[Collection entries]

┌────────

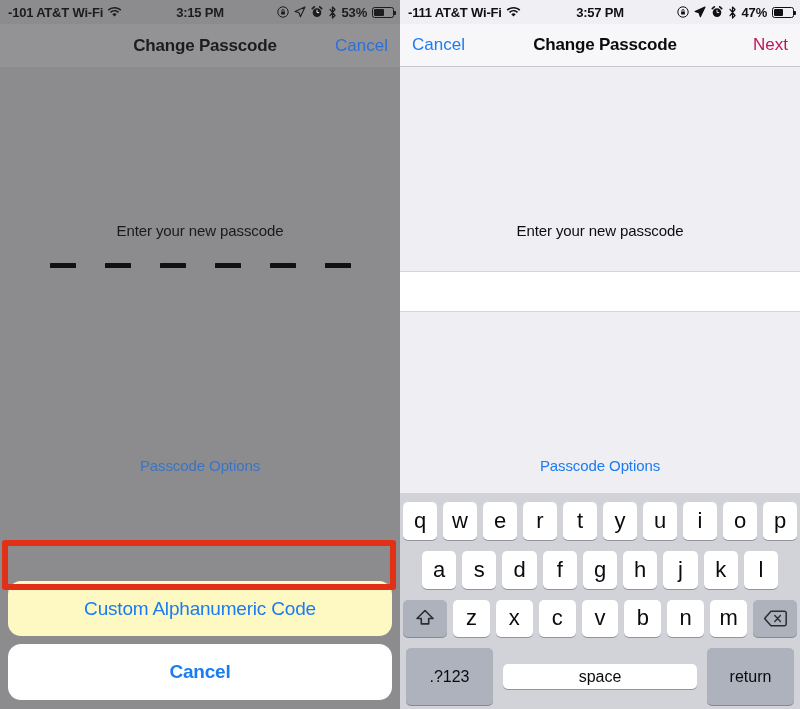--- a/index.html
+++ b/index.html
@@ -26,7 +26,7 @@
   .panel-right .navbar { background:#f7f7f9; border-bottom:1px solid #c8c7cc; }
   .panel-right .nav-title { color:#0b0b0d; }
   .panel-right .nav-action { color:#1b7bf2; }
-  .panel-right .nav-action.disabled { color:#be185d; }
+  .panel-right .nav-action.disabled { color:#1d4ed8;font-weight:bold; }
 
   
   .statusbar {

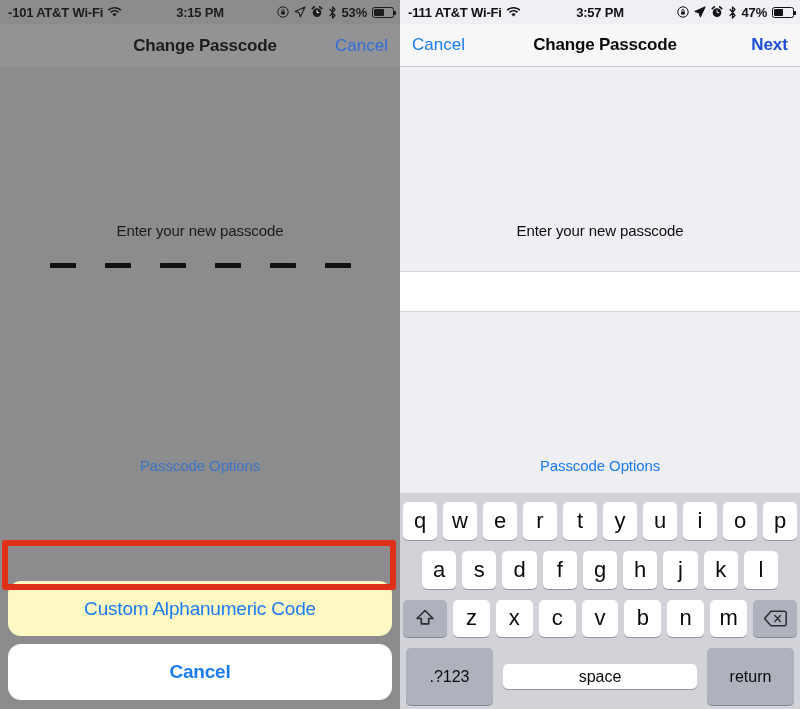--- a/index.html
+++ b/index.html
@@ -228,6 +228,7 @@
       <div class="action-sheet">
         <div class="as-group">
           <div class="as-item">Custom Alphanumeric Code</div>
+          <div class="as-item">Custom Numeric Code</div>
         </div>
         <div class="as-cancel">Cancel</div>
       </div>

└────────

(What to produce): When you copy the entries above, reproduce each line exactly and leave out any pictures.

(Written reply):
--- a/index.html
+++ b/index.html
@@ -26,7 +26,7 @@
   .panel-right .navbar { background:#f7f7f9; border-bottom:1px solid #c8c7cc; }
   .panel-right .nav-title { color:#0b0b0d; }
   .panel-right .nav-action { color:#1b7bf2; }
-  .panel-right .nav-action.disabled { color:#be185d; }
+  .panel-right .nav-action.disabled { color:#1d4ed8;font-weight:bold; }
 
   
   .statusbar {

--- a/index.html
+++ b/index.html
@@ -228,6 +228,7 @@
       <div class="action-sheet">
         <div class="as-group">
           <div class="as-item">Custom Alphanumeric Code</div>
+          <div class="as-item">Custom Numeric Code</div>
         </div>
         <div class="as-cancel">Cancel</div>
       </div>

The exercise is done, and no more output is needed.